Back in April, I lost my job as most of my regular readers know. At the time it was the worst thing what could have happened in my mind. My depression became unbearable and after 5 and a half months at the company where I was incredibly unhappy and then being let go out of the blue meant that my confidence was shot to pieces. Even when I had a job offer for temporary work I was in a constant anxious state that I wasn’t good enough, that I’d be let go again and I was just an awful human being.

After applying for job after job while temping and not getting jobs, I decided I’d had enough. I was sleeping better at this point and not doing the long drive, so, mentally I was better than I had been since the year before, yeah that long. In my mind, a job was a job and you didn’t leave no matter how much you hated it (this is the worst thing I could have thought). This time I wanted to work for a company permanently that I enjoyed, in a great atmosphere and not too far a commute. So I did what I needed to do I researched and I called around, which eventually meant getting my current job that I love.

In all of this I felt like, mentally, I was on a tight rope. I needed something to come through, to prove to my ‘Mind Goblin’ wrong, that I wasn’t awful and I wasn’t useless and I could do a good job. I was right, the Mind Goblin was wrong. That was that, everything was going to be great. So I got the job, I went on holiday. I forgot to take my medication in the sunshine and had a drop on holiday, but within a day or so I was back on form.

The last 2 months of my job have been incredible, overwhelming and a boost. Don’t get me wrong, I’ve still had anxiety attacks, I’ve still had the usual good days and bad days because that’s a part of my life and a part of my condition. Being more content doesn’t mean it disappears or that the ‘Mind Goblin’ doesn’t appear sometimes trying to take over my mind. I’m not writing this to tell you I’m fine and perfect but I’m taking it day by day. Which is all anyone who lives with a mental health condition can do.

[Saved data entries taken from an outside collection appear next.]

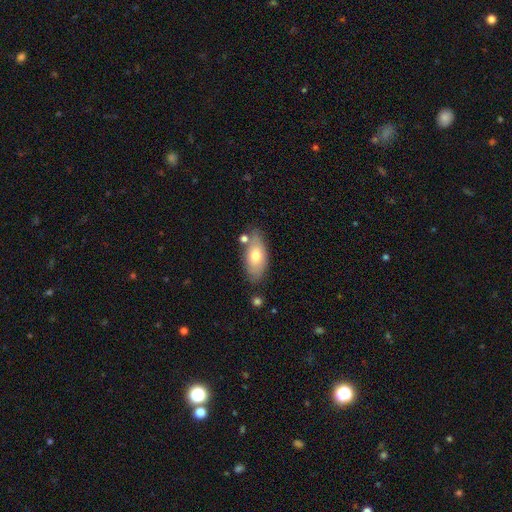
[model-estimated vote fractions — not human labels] Overall: smooth (70%). How rounded: in between (89%). Merging: none (72%).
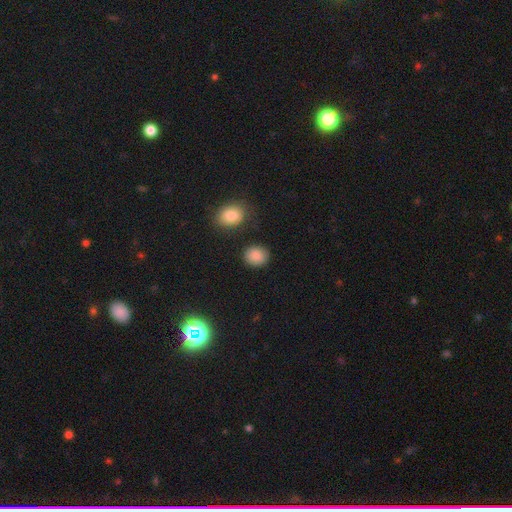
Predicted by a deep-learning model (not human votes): This is clearly a smooth galaxy (88%). How rounded: likely round (70%). Merging: clearly none (85%).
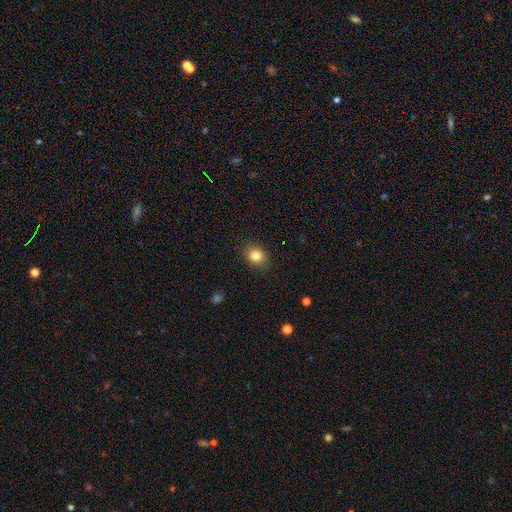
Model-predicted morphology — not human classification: smooth_or_featured: smooth (p=0.83) [alt: star or artifact p=0.10]
how_rounded: in between (p=0.50) [alt: round p=0.49]
merging: none (p=0.87) [alt: minor disturbance p=0.09]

As I write this I’m experiencing my first time as a ‘Tour Wife’ while Ali goes across the country with work. It comes with its own challenges, mostly loneliness and not having anyone to talk to when my Mind Goblin creeps out and I have to fight him away on my own. Or maybe not on my own. I’m lucky to have some wonderful friends, family and a great set of colleagues to chat to and to have for company.

Basically, it’s been good, bad and ugly but I’m getting there.